A politização na Saúde

A minha mãe, infelizmente, já faleceu. Vítima de cancro. Felizmente para ela, tristemente para a família, daqueles que mal se dão para se perceber que o tinha, já que entre a confirmação da doença e o seu falecimento espaçaram dois meses, tal e qual a médica que a acompanha tinha vaticinado.

Nos dois meses e poucos dias de tratamento, tive oportunidade de a acompanhar nos tratamentos. Assisti à forma humana e eficiente como era tratada, ao profissionalismo de todos os médicos, enfermeiros e demais funcionários. Do primeiro momento ao seu último suspiro nada tenho a apontar de negativo, pelo contrário só tenho elogios a afirmar e agradecimentos a prestar.

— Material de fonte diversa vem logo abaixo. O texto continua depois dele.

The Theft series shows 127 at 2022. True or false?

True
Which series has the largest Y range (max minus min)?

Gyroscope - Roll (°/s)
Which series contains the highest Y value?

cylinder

Não lhe faltou qualquer medicamento, mas, durante os dois meses, deparei-me com um outro utente com falta de medicamento mais específico.

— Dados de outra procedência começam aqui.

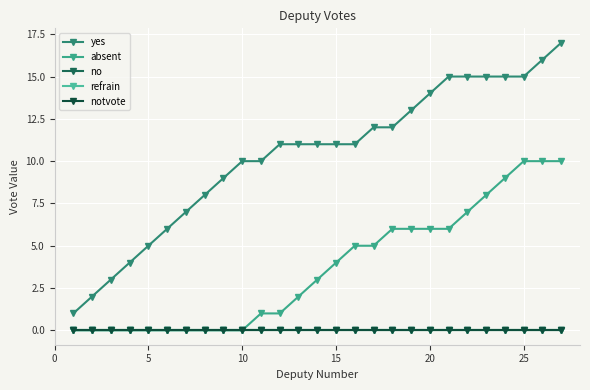

Is this an area chart (filled region under the line)?

No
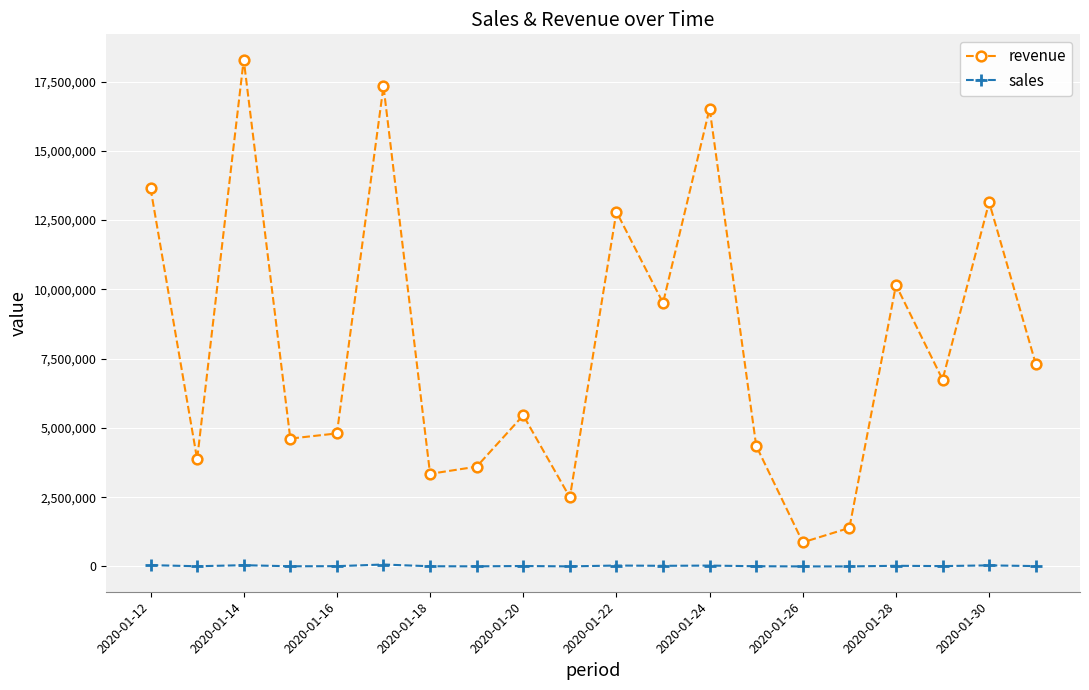

What is the sum of all sales values?

411384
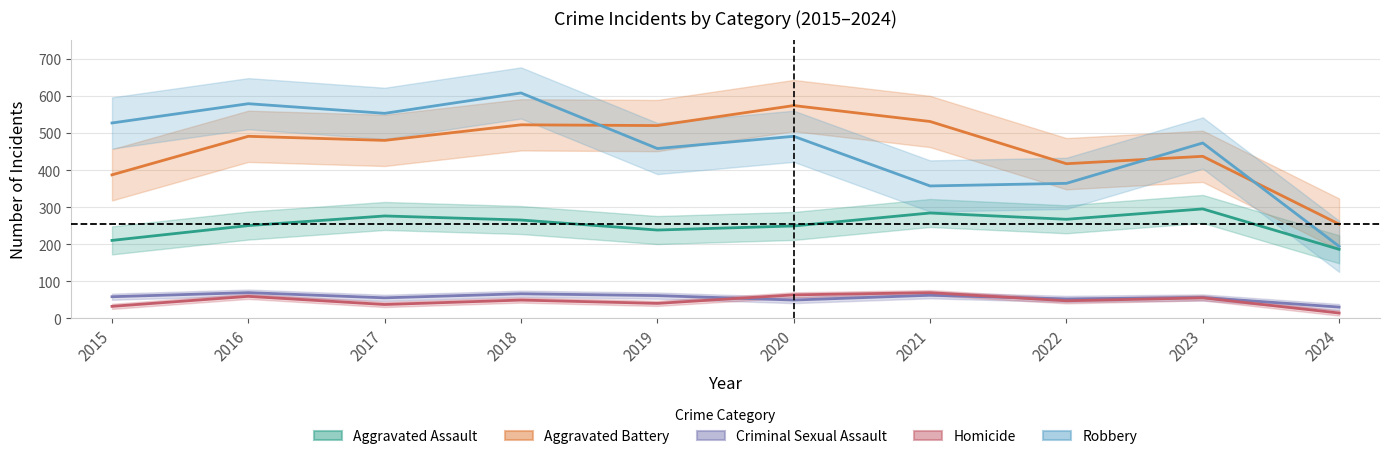

What is the maximum value shown in the chart?

608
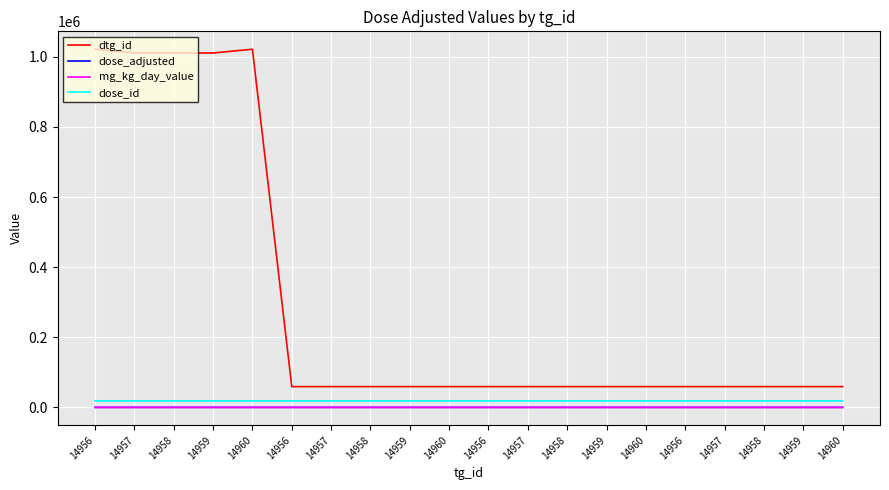

What is the difference between the second highest and minimum values in the mg_kg_day_value series?

27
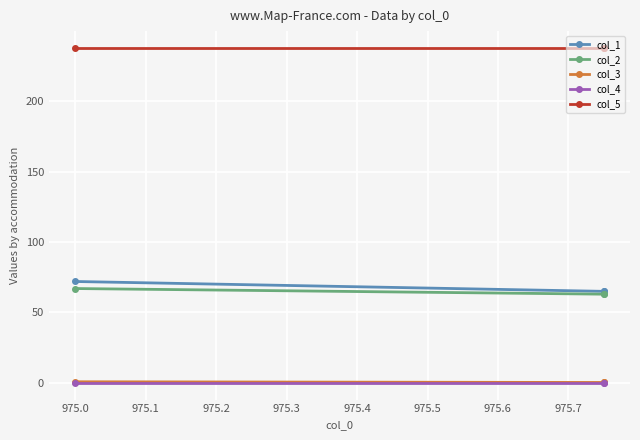

The value of col_1 at 975.0 is 50.1. True or false?

False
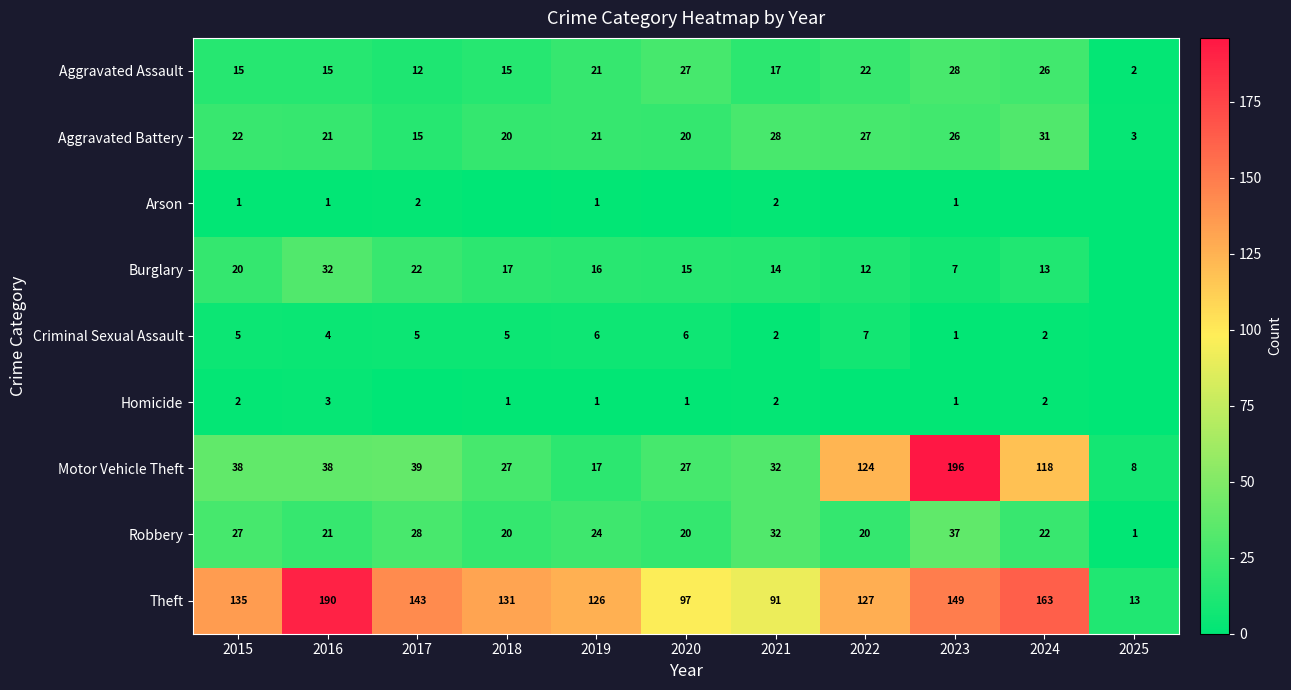

Is it true that Aggravated Assault equals 20 at 2017?

False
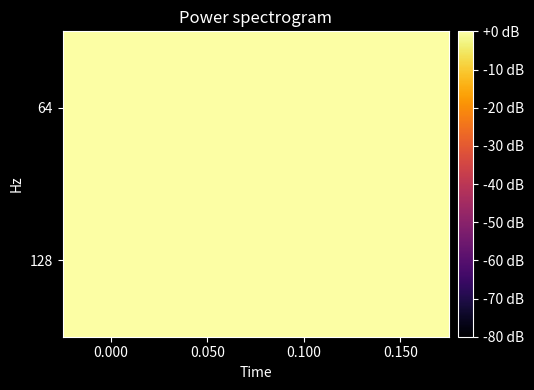

Which category has the highest value across all series?

0.150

E eram eles próprios a me explicar que o hospital já tinha solicitado com antecedência o medicamento, quando até ainda os havia na farmácia hospitalar, mas que se tratavam de medicamentos muito raros e com muita procura, pelo que não era fácil obtê-los atempadamente. Ainda por cima para uma ilha, onde havia sempre o problema dos transportes.

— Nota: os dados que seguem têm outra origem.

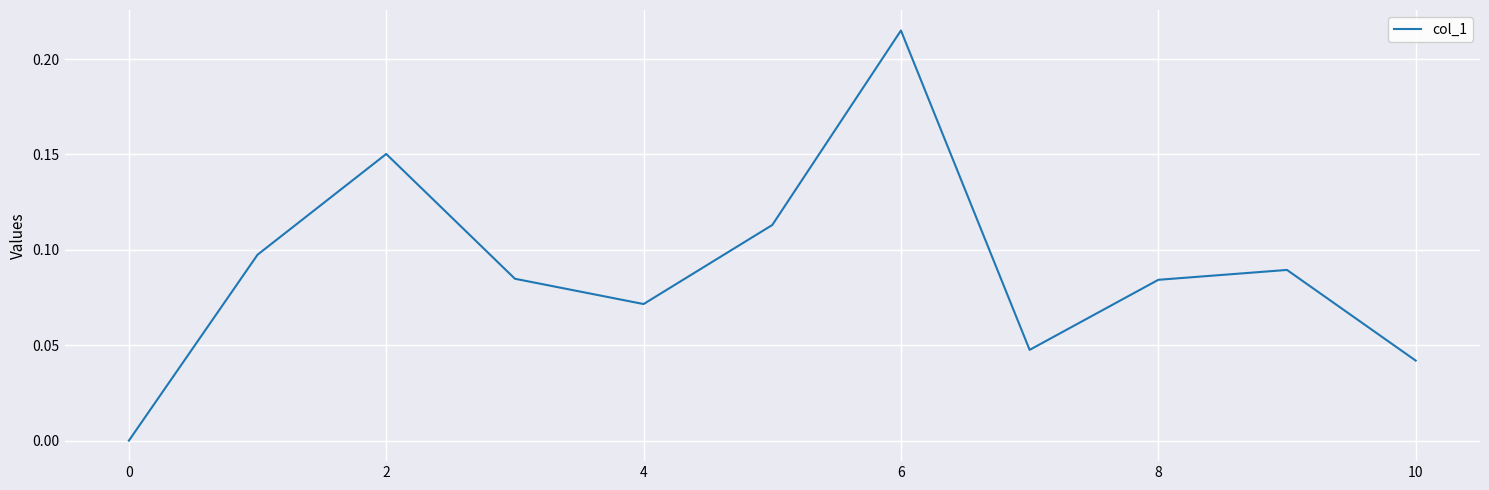

Which label corresponds to the largest value in the chart?

6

Diziam-me também que não ficavam sem medicamentos. Eram-lhes dados outros, enquanto o desejado não chegava. Não ficavam sem tratamento.

Mas, logicamente, para quem sofre de um cancro e depende dos medicamentos para conseguir uma desejada cura, basta um dia para se uma eternidade. Basta um constrangimento em torno de um medicamento para ser um “balde água fria”.

Compreendo, pois, a mágoa e a aflição de quem espera pelo medicamento. Aceito plenamente a frustração e a desilusão da família.

Mas, já não aceito nem posso entender a politização do tema.

Porque temos de ser sérios: basta folhear os jornais norte-americanos, onde grande parte dos laboratórios têm as suas sedes, para perceber que também há ali constrangimentos, que há atrasos na entrega de certos fármacos.

E quem diz nos EUA pode falar também no Reino Unido, na Alemanha ou na França ou até nos países escandinavos. Porque, com as guerras em curso, muitos dos produtos usados nos fármacos estão a ser desviados para a guerra, indústria que, como se sabe, paga muito melhor.

Não bastava estas dificuldades por parte dos fornecedores, há a juntar os problemas com os transportes para um ilha e orçamentos aprovados tardiamente. Algo que, infelizmente, volta a acontecer. E uma gestão por duodécimos, que obriga a que não se possa investir mais do que no ano anterior, também traz graves transtornos.

Porque os medicamentos estão sempre a aumentar, há sempre medicamentos mais inovadores, mas também muito mais caros. Logo é cada vez mais preciso dinheiro para os medicamentos.

Saber de tudo isto e querer fazer política é feio, muito feio mesmo. Com a saúde não se brinca, sempre ouvi dizer. Com as dos outros também não.

Temos de ser sérios nestas questões.

Não podemos esquecer que em 2024 o Governo Regional gastou mais de 150 milhões de euros em medicamentos! Só para a área oncológica foram 30 milhões. Em 2023, só para se ter uma noção, tinha gasto 22 milhões (menos oito milhões) e em 2015 tinha gasto apenas seis milhões. Mais 24 milhões em nove anos! E para 2025 vai gastar ainda mais!

Não podemos também esquecer que existem 2.640 utentes oncológicos na Região e que o SESARAM realiza diariamente, a dispensa de medicamentos a cerca de 150 utentes. Podem-me, e com razão, dizer que basta faltar medicamento a um doente para ser grave, sobretudo para o próprio e para a sua família. Sim, é verdade. Não se pode é, como a Oposição infelizmente o fez, generalizar e dizer que faltam medicamentos para o cancro.

Não! Faltou um medicamento, que é utilizado por seis utentes. Falhas devidamente explicadas. Não podemos também esquecer que o medicamento ‘ENCORIFENIB’ é um dos 2900 produtos farmacêuticos do Formulário Hospitalar de Medicamentos. Sim, um de 2900. E todos os dias o Hospital tem de assegurar, gerir e garantir a medicação a centenas de pessoas.

Não, não é arranjar desculpas. É ver a verdade, sem aproveitamento político, compreendendo os doentes, mas também tendo a certeza de quem está no SESARAM dá o melhor de si, todos os dias, para que o medicamento não falte.

Quando se critica temos de ser sérios. Ser construtivos, avançar com possíveis soluções. Dizer que está mal é fácil. O difícil é entender porquê.

Os madeirenses dispensam maldades e aproveitamentos políticos. Sobretudo quando se tratam de assuntos sérios. E a nossa saúde é um caso muito sério!